Tali esempi evidenziano che l’adattamento si rivela spesso più efficace della mitigazione.
Le politiche di adattamento al clima che cambia
Il fatto che la crisi climatica non sia a tutt’oggi evidente ci dice che abbiamo ancora tempo per progettare e porre in atto strategie di adattamento efficaci e sostenibili volte a migliorare la resilienza dei sistemi socio-economici e ambientali. Ad esempio, nel caso della siccità, ci si può adattare sia adottando tecniche di agricoltura conservativa che ottimizzano lo sfruttamento delle risorse idriche durante i periodi di scarsità sia promuovendo l’uso dell’irrigazione tramite la creazione di bacini idrici artificiali, che possono anche contribuire alla produzione di energia rinnovabile e alla prevenzione delle inondazioni. Nel caso invece degli incendi boschivi, le misure di adattamento includono la gestione razionale della lettiera forestale, l’istituzione di fasce tagliafuoco per prevenire la propagazione degli incendi e il mantenimento di adeguati servizi antincendio.
Per promuovere efficaci politiche di adattamento è estremamente importante:
- Migliorare e standardizzare le attività di monitoraggio in modo tale da disporre di dati di alta qualità e prodotti con regolarità in grado di orientare le scelte.
- Promuovere l’innovazione tecnologica a base scientifica come base per le strategie di adattamento al clima che cambia.

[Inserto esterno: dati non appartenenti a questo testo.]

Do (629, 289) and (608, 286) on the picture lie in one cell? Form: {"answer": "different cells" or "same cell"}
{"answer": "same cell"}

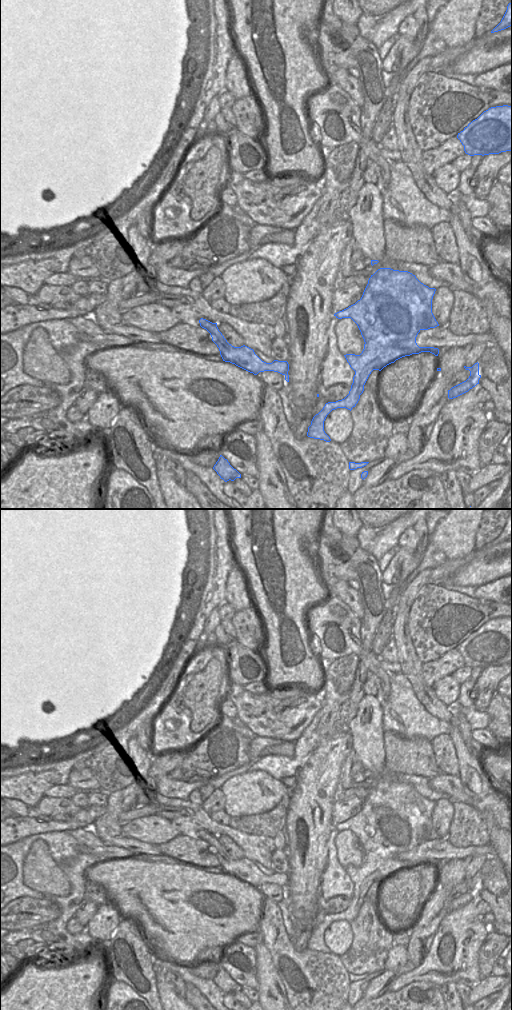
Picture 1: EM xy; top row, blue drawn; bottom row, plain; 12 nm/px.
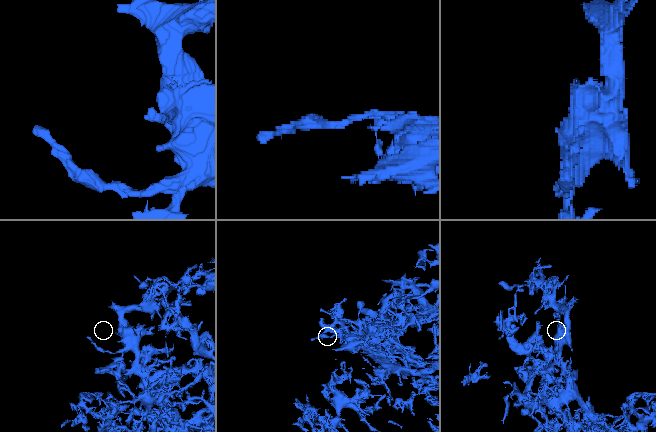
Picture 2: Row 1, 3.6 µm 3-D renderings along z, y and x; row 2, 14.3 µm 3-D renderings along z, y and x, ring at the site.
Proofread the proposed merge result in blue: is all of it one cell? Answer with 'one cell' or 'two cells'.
two cells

La nostra proposta è pertanto quella di adottare indicatori quantitativi di crisi climatica da aggiornare annualmente (e qui si potrebbero utilizzare gli indicatori proposti nel nostro articolo o altri, da scegliere comunque su base razionale) e di divulgarli alla collettività allo scopo di favorire la scelta delle priorità da parte dei decisori politici che operano ai diversi livelli (dai comuni alle entità sovrannazionali).
La speranza è che ciò possa favorire un approccio equilibrato che integri strategie di mitigazione e adattamento per affrontare gli effetti negativi della variabilità e del cambiamento climatico. Ciò sull’esempio di quanto fecero gli Stati Uniti d’America negli anni ’30 del XX secolo con la politica del New Deal, voluta dal presidente Franklin Delano Roosevelt di fronte alla crisi climatica indotta dalla mega-siccità nota come Dust Bowl, che produsse la desertificazione di vaste aree del Paese.
Concludendo possiamo affermare che se installare pannelli fotovoltaici o utilizzare auto elettriche può rivelarsi utile nell’ottica della transizione energetica, per evitare disastri quali quelli che hanno colpito la Romagna nel 2023 e nel 2024 è assai più efficace investire nella cura e manutenzione del territorio.